Esther
Miguel juzga
que, «en el marco neoliberal, los estudios sólo sirven en función de sus
salidas laborales». Esta afirmación, por cierto, incurre en una presunción
errónea y alcanza, consecuentemente, una conclusión equivocada. La presunción
errónea es que Japón funcione dentro de un «marco neoliberal». Lo que se ha
dado en llamar «neoliberal» es, vagamente, la ausencia de intervención
gubernamental en las actividades económicas de las personas. No obstante, esta
definición se ajustaría mejor al liberalismo económico y no se aplica a ninguna
realidad nacional o internacional de las que funcionan hoy en día. Como el
concepto «neoliberal» no se funda en una realidad ocurrente, sino que ha sido
construido ex professo para
justificar la intervención del gobierno en las interacciones económicas de las
personas, se trata de un mero «hombre de paja» y no de un fenómeno constatable
en la realidad. Por lo demás, resulta contradictorio que Esther achaque al
«neoliberalismo» la recomendación del gobierno japonés para eliminar las
carreras de humanidades de las universidades cuando el neoliberalismo se
construye, precisamente, desde la ausencia de intervención estatal.
La
conclusión de que «los estudios sólo sirven en función de sus salidas laborales»
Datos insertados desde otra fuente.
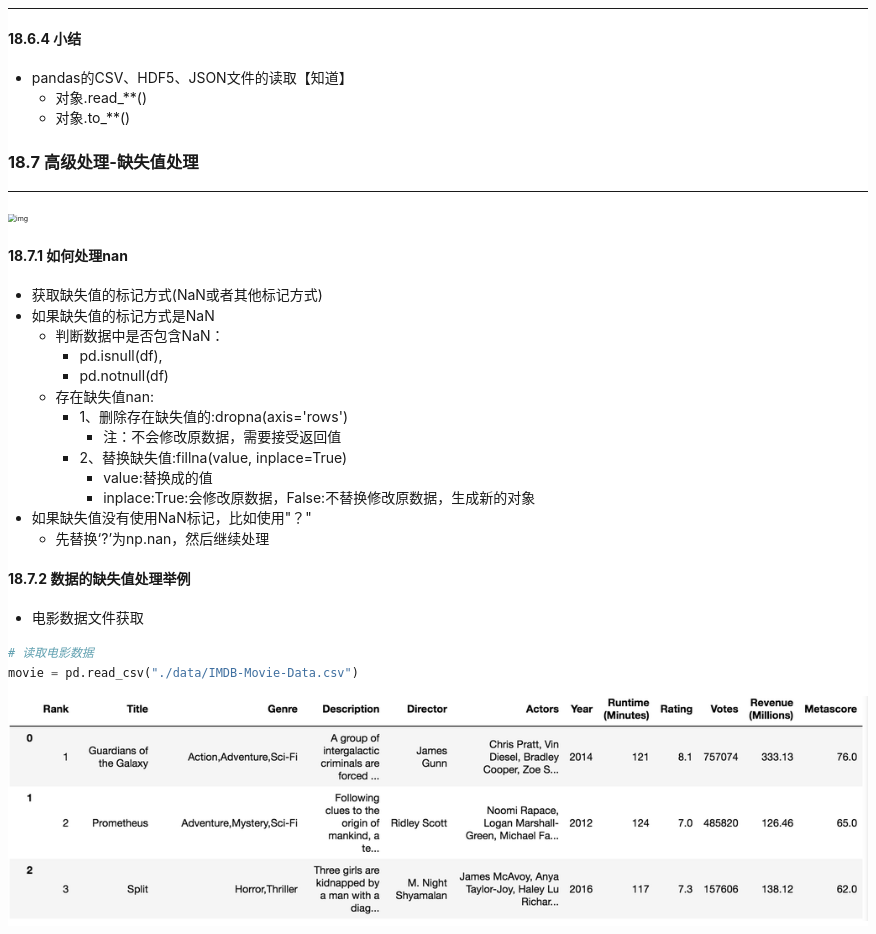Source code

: ------

#### 18.6.4 小结

- pandas的CSV、HDF5、JSON文件的读取【知道】
  - 对象.read_**()
  - 对象.to_**()



### 18.7 高级处理-缺失值处理

------

<img src="images/742091450_1600774353412_D4FB89FD561575C83E7FA09CEA7A9E57" alt="img" style="zoom:50%;" />

#### 18.7.1 如何处理nan

- 获取缺失值的标记方式(NaN或者其他标记方式)
- 如果缺失值的标记方式是NaN
  - 判断数据中是否包含NaN：
    - pd.isnull(df),
    - pd.notnull(df)
  - 存在缺失值nan:
    - 1、删除存在缺失值的:dropna(axis='rows')
      - 注：不会修改原数据，需要接受返回值
    - 2、替换缺失值:fillna(value, inplace=True)
      - value:替换成的值
      - inplace:True:会修改原数据，False:不替换修改原数据，生成新的对象
- 如果缺失值没有使用NaN标记，比如使用"？"
  - 先替换‘?’为np.nan，然后继续处理

#### 18.7.2 数据的缺失值处理举例

- 电影数据文件获取

```python
# 读取电影数据
movie = pd.read_csv("./data/IMDB-Movie-Data.csv")
```

![img](images/movie.png)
resulta falsa tanto porque está fundada en una premisa falsa cuanto porque no se
corresponde con la realidad: las personas no solamente estudian porque quieren
acceder a plazas laborales específicas, sino también porque quieren recrearse
en la adquisición de conocimientos específicos y de habilidades analíticas e
investigativas. Ella misma muestra, por cierto, un conjunto de datos que
desmienten que los graduados de humanidades tengan menos oportunidades
laborales que los graduados de ciencias —asumiendo generosamente que estamos en
un marco «neoliberal».
No
vivimos en una economía «neoliberal» ni liberal, sino que fuertemente
intervenida por los gobiernos de todo el mundo. Y los estudios pueden servir al
propósito que cada individuo les dé: no solamente para acceder a un puesto de
trabajo específico.
Desde
mi punto de vista, la intervención del gobierno japonés no hace sino demostrar
nuevamente lo nefasto que resulta tener al Estado regulando la economía en
lugar de dejar que las personas interactúen libremente entre ellas. Si a
alguien le preocupan los efectos de esta libertad «excesiva» (otra contradictio in terminis sumamente
popular), esta persona manifiesta así lo poco que le importan las personas y lo
mucho que le importan las reglas estrictas e inflexibles. El verdadero lugar de
los graduados de humanidades en una comunidad económica solamente puede
descubrirse cuando dejamos que las personas interactúen libremente entre ellas,
no cuando interponemos obstáculos —regulaciones y tributos— en su camino.
El
comportamiento económico no difiere del comportamiento humano general: es arbitrario,
normado, simbólico y estructurado. Los intentos de controlar este
comportamiento —y cualquier otro— no solamente atentan contra la libertad
básica de cada persona de adecuarse o no a la norma de las comunidades con las
que interactúa, sino que además tienen efectos nefastos sobre el progreso
humano general.
Si
acaso las carreras de humanidades son útiles o no queda fuera de la discusión
cuando consideramos que las interacciones de las personas han de ser
voluntarias y no intervenidas por el gobierno: cada uno debería tener la
capacidad de resolver si quiere ofrecer o tomar este tipo de carrera. Las
mediciones que muestra Esther muestran, por lo demás, que no resulta
económicamente perjudicial graduarse en una de ellas.